◆ What you will do ◆
From the data below, copy exactly the lines that lie between the one holding "quality, and long-term performance." and the one holding "industrial contractor helps businesses", including both, and nothing more.

Items from a data source

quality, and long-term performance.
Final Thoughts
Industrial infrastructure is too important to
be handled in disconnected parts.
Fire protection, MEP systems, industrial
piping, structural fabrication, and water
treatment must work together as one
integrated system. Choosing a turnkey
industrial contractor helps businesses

--

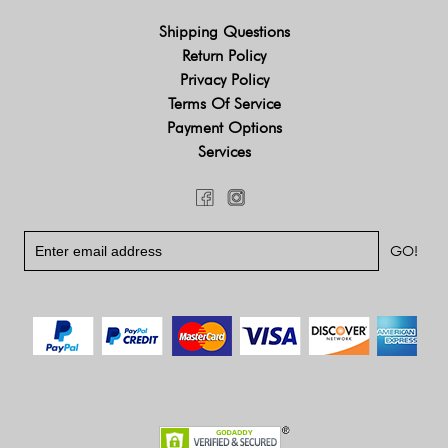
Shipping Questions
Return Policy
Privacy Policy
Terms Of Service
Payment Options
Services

---

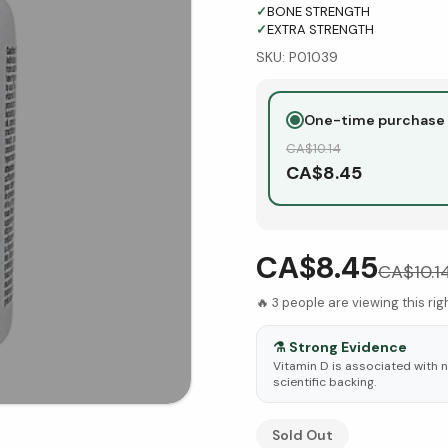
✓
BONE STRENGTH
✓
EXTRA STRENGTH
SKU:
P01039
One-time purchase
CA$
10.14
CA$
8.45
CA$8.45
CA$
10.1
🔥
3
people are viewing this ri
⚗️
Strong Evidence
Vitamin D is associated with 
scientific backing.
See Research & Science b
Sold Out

◆ Written solution ◆
quality, and long-term performance.
Final Thoughts
Industrial infrastructure is too important to
be handled in disconnected parts.
Fire protection, MEP systems, industrial
piping, structural fabrication, and water
treatment must work together as one
integrated system. Choosing a turnkey
industrial contractor helps businesses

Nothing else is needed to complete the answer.